Scenario: Replicating a flow and sorting two identical flows respectively - 6.3

Talend Open Studio for Big Data Components Reference Guide

EnrichVersion
6.3
EnrichProdName
Talend Open Studio for Big Data
task
Data Governance
Data Quality and Preparation
Design and Development
EnrichPlatform
Talend Studio

The scenario describes a Job that reads an input flow which contains names and states from a CSV file, replicates the input flow, then sorts the two identical flows based on name and state respectively, and displays the sorted data on the console.

Setting up the Job

  1. Drop the following components from the Palette to the design workspace: one tFileInputDelimited component, one tReplicate component, two tSortRow components, and two tLogRow components.

  2. Connect tFileInputDelimited to tReplicate using a Row > Main link.

  3. Repeat the step above to connect tReplicate to two tSortRow components respectively and connect tSortRow to tLogRow.

  4. Label the components to better identify their functions.

Configuring the components

  1. Double-click the tFileInputDelimited component to open its Basic settings view in the Component tab.

  2. Click the [...] button next to the File name/Stream field to browse to the file from which you want to read the input flow. In this example, the input file is Names&States.csv, which contains two columns: name and state.

    name;state
    Andrew Kennedy;Mississippi
    Benjamin Carter;Louisiana
    Benjamin Monroe;West Virginia
    Bill Harrison;Tennessee
    Calvin Grant;Virginia
    Chester Harrison;Rhode Island
    Chester Hoover;Kansas
    Chester Kennedy;Maryland
    Chester Polk;Indiana
    Dwight Nixon;Nevada
    Dwight Roosevelt;Mississippi
    Franklin Grant;Nebraska
  3. Fill in the Header, Footer and Limit fields according to your needs. In this example, type in 1 in the Header field to skip the first row of the input file.

  4. Click Edit schema to define the data structure of the input flow.

  5. Double-click the first tSortRow component to open its Basic settings view.

  6. In the Criteria panel, click the [+] button to add one row and set the sorting parameters for the schema column to be processed. To sort the input data by name, select name under Schema column.
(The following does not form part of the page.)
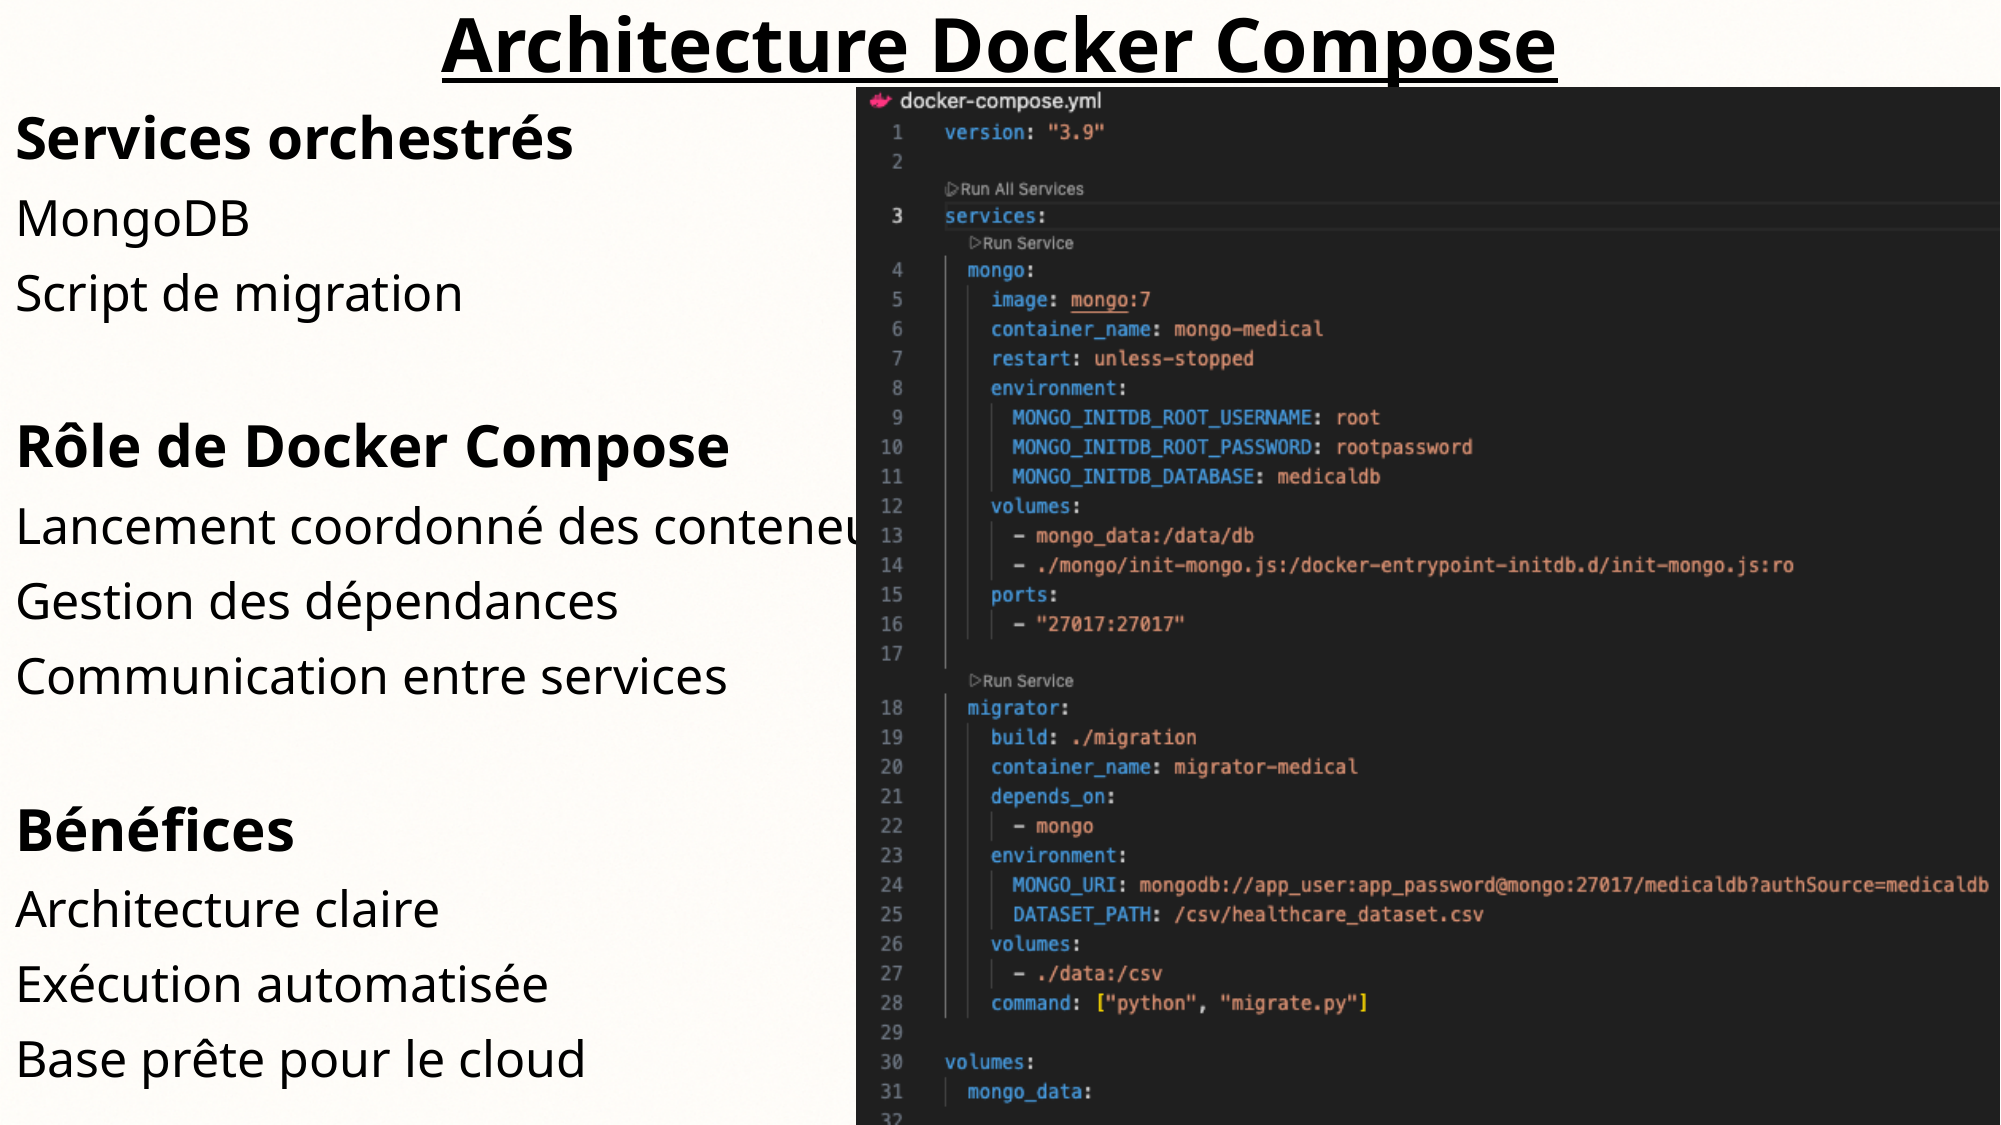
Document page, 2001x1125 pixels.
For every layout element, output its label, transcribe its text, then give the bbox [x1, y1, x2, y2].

subtitle Architecture Docker Compose Services orchestrés MongoDB Script de migration Rôle de Docker Compose Lancement coordonné des conteneurs Gestion des dépendances Communication entre services Bénéfices Architecture claire Exécution automatisée Base prête pour le cloud [0, 0, 2000, 1125]
picture [855, 0, 2001, 1125]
Select alpha as the sorting type and asc as the sorting order.

    For more information about those parameters, see tSortRow properties.

  7. Double-click the second tSortRow component and repeat the step above to define the sorting parameters for the state column.

  8. In the Basic settings view of each tLogRow component, select Table in the Mode area for a better view of the Job execution result.

Saving and executing the Job

  1. Press Ctrl+S to save your Job.

  2. Execute the Job by pressing F6 or clicking Run on the Run tab.

    The data sorted by name and state are both displayed on the console.